- [Изучаемый текст]:
####################

Открытие Америки, ее колонизация и экономический рост стали достижением Ренессанса и Реформации, средиземноморской традиции и северной сметки. Последствия этого двойного родства видны до сих пор. «Пекод»[11] отправился в плавание из Иоппии, первого Торо звали Диогеном, Уитмен — современник Сократа, а «Антологию Спун-Ривер»[12] впервые написали в Александрии; вот так тридцать лет наша самая великая из ныне живущих писательниц Юдора Уэлти перекладывает[13] у себя на Миссисипи Овидия. «Скачущая лягушка из Калавераса»[14] — интермедия афинского мима пятого столетия.
География воображения дотянула берега Средиземного моря до самой Айовы.

####################

- [Что сделать]:
(A) Дословно продублируйте часть отрывка об американской литературе, которая открывается словами «Открытие Америки, ее» и заканчивается словами «до самой Айовы.».
(B) Откуда, согласно отрывку об американской литературе, отправился в плавание «Пекод»?
(C) Допишите отрывок об американской литературе, начав сразу после его последнего предложения.
Строки ниже представляют собой отдельный материал и к отрывку не относятся.

(Сохраненные данные)

####################

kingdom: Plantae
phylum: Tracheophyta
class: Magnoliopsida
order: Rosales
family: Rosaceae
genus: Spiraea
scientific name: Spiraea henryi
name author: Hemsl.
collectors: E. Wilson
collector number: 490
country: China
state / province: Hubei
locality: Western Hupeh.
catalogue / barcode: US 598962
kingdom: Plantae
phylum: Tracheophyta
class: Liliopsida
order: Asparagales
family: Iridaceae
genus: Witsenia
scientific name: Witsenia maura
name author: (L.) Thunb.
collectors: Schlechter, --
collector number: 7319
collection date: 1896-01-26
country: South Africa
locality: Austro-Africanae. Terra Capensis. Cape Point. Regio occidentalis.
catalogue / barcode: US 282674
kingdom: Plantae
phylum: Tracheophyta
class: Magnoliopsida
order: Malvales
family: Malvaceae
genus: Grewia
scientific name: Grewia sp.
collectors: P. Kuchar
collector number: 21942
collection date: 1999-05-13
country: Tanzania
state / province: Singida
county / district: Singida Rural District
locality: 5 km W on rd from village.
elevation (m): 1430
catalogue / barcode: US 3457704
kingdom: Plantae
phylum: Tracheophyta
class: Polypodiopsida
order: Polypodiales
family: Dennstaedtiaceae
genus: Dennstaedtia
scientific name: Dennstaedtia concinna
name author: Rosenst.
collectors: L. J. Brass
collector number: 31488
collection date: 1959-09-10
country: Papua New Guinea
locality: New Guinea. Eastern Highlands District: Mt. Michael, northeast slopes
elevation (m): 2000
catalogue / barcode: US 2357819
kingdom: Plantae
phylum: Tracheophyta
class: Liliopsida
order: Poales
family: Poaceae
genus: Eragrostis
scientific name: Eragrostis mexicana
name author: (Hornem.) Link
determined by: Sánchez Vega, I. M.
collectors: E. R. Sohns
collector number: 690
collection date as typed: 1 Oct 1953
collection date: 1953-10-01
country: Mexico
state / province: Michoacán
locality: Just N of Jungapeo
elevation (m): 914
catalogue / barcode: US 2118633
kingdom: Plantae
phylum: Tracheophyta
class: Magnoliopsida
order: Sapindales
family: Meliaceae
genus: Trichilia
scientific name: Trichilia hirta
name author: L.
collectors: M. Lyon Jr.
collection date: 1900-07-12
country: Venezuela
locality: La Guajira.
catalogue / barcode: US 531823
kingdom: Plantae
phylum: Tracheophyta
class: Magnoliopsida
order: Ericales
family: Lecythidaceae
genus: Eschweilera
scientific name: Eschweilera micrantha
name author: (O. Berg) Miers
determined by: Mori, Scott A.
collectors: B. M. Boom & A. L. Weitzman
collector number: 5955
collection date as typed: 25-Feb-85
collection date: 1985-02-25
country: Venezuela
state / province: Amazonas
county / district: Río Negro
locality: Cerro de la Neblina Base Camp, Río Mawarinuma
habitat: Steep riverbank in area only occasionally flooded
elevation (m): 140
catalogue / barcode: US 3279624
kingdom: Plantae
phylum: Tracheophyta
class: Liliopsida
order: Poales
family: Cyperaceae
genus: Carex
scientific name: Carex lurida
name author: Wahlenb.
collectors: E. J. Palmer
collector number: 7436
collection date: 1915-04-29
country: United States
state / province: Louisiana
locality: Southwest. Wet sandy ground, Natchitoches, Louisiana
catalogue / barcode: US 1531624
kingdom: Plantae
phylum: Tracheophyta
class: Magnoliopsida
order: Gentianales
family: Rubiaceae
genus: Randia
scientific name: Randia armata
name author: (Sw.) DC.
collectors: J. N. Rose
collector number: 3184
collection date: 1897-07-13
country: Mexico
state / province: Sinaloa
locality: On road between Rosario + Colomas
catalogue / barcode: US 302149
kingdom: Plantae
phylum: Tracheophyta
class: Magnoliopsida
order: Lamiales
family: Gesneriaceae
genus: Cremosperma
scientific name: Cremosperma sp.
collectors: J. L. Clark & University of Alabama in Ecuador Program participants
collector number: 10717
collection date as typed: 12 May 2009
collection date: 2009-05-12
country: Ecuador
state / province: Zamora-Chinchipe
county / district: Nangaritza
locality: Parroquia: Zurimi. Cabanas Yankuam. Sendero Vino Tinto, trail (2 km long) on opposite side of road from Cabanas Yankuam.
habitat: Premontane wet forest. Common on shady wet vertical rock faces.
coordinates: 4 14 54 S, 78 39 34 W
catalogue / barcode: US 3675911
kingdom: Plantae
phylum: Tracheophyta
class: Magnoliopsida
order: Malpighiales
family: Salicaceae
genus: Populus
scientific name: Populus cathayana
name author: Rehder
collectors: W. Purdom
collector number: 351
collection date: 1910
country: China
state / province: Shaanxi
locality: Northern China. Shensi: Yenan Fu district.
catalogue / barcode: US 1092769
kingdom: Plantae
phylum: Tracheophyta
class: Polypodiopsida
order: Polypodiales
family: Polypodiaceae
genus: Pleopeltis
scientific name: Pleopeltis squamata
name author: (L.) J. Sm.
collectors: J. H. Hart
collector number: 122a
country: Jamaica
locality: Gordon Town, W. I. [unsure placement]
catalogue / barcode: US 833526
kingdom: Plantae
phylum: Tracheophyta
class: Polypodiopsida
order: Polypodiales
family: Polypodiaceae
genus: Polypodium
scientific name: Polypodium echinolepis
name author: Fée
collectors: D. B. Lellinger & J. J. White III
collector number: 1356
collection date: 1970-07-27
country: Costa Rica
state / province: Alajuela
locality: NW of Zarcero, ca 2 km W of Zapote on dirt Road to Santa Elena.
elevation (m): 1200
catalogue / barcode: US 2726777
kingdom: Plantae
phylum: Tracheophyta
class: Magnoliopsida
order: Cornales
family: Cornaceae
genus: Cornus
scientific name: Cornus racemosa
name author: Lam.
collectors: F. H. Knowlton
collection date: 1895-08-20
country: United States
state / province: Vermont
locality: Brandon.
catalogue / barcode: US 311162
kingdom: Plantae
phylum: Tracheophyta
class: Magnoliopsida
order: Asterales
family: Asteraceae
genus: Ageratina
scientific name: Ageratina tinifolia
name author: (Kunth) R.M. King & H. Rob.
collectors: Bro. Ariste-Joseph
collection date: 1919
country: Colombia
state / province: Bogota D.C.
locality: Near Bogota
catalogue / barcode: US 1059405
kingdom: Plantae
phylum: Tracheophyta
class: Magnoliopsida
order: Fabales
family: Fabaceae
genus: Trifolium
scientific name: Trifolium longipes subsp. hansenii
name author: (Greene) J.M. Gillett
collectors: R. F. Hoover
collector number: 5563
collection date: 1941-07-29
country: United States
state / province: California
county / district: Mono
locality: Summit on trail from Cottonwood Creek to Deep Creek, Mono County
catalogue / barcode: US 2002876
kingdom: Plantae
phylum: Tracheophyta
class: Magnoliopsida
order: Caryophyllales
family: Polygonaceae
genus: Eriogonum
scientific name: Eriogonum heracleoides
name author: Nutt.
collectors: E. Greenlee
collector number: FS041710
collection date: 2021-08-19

####################

- [Ответы по заданиям]:
(A)
Открытие Америки, ее колонизация и экономический рост стали достижением Ренессанса и Реформации, средиземноморской традиции и северной сметки. Последствия этого двойного родства видны до сих пор. «Пекод»[11] отправился в плавание из Иоппии, первого Торо звали Диогеном, Уитмен — современник Сократа, а «Антологию Спун-Ривер»[12] впервые написали в Александрии; вот так тридцать лет наша самая великая из ныне живущих писательниц Юдора Уэлти перекладывает[13] у себя на Миссисипи Овидия. «Скачущая лягушка из Калавераса»[14] — интермедия афинского мима пятого столетия.
География воображения дотянула берега Средиземного моря до самой Айовы.

(B) Из Иоппии.

(C)
Элдон, Айова — здесь в 1929 году Грант Вуд написал сельский дом и двойной портрет на его фоне: своей сестры Нэн и своего зубного врача, доктора Б. Г. Маккиби, облачившегося по такому случаю в комбинезон и взявшего в руки грабли. Силы, что три тысячелетия назад взросли в Средиземноморье, поменяли эти грабли на вилы.
Посмотрим же на картину, к которой мы были слепы благодаря ее известности и растиражированности. Вдали на фоне идеальной синевы прекрасного осеннего неба высится готический шпиль деревенской церкви, точно скрепляя вместе протестантскую умеренность и трудолюбие моделей. Чуть ближе деревья: семь штук, как вдоль всхода Соломонова храма — символы благоразумия и мудрости.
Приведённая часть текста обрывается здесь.